Now this family was wonderful...Mary is the adoptive mother's name as well. She went to all of my visits...and was very involved with me. I couldn't ask for any better. But unless you go through this, you wouldn't understnd the emotions involved. It was not easy. But the Lord carried me step by step...all the way. I had to stay very close to Him in order to do this or else I don't think I would have been able to follow through.
Close to the pregnancy, I made a scrapbook for the baby, pictures of me and the boys. I bought little presents and wrote letters for them to give to her at different milestones in it's life. Mary said they had a hope chest for the baby and they'd keep every thing I gave it in there.
I keep saying baby and it, because I had chosen not to know what the sex was until the baby was born. Again, any woman who has had a child knows how you bond with your child during pregnancy. And the closer I got to delivery, the more gut wrenching it was becoming. But despite my maternal instincts, I had promised God and I promised this family.
My labor was easy and the nurses said that was the nicest adoption they had ever witnessed. And that day I found out that I had a baby girl. A girl. I had always wanted a girl. She was beautiful too. Everyone was with me in the room and everyone was crying, even the nurses. I saw Mary longing to hold her...and for a moment I didn't want to give her to Mary...but I did. I even changed hospital policy that day in Melbourne, Florida. The common practice was, after birth, the attorney for the adoptive family was supposed to come and take the baby from me and give it to them. The hospital rules were, that the birth mother was not allowed to take the child off of the floor. I will tell you, comments like that were like daggers in my heart. Even when it came time for the birth certificate. Unfeeling and insensitive, the person in charge of that said they didn't need information from me, when I offered, because I was no longer the mother. But, over and over, I had to keep looking to the Lord, or I would have found reasons all over the place to get upset and just keep the baby. So I told the lawyer and the administrator no, that was too cold and impersonal and if they wanted me to do this, it would have to be done in a way that I could live with.
So in 30 minutes, my friends convinced the hospital administrator to allow me to have a service in the chapel downstairs. And as they were wheeling me and my baby downstairs...it felt like I was on my way to the electric chair...death row...one Mary was rejoicing over my baby...this Mary was dying in her heart. I felt like my heart was being ripped out. I felt like I was on the way to the cross.
When I got there I cried. There were all kinds of people there. And they even decorated it for me, with music and flowers. And me and my baby walked down the aisle to the altar and the atty was waiting at the altar with the papers. I signed them and turned to Mary and her husband standing their waiting, crying. I whispered to my baby girl, please come back to mama....I love you. When I handed her to them, you could hear a pin drop and Mary said, I wanted you to know that we name her Grace Mary...Grace because of God's grace and Mary, after her mother.

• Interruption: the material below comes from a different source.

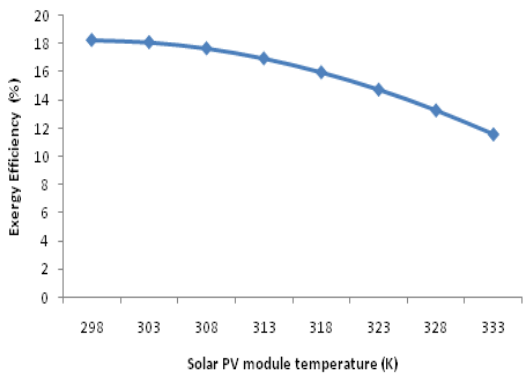
Figure 9. Variations in exergy efficiencies of solar PV module temperature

I still see her. She is going to be 12 years old on July 29th. She looks exactly like I did as a child. She knows she has two mommies and it is natural to her. We agreed to gradually tell her so it wouldn't be a shock. I only wanted them to do one thing and that was to always tell her that I loved her and didn't throw her away.
Pictures of me and when i was in the 1st grade.
Since that day, I have never been the same. In my utter failure, is where I found the Lord and He taught me what Grace was and restoration for the believer. Too many Christians fall and fail, thinking they cannot go back to God....they need to know His arms are big enough...His heart is big enough and there's nothing so bad that He can't forgive.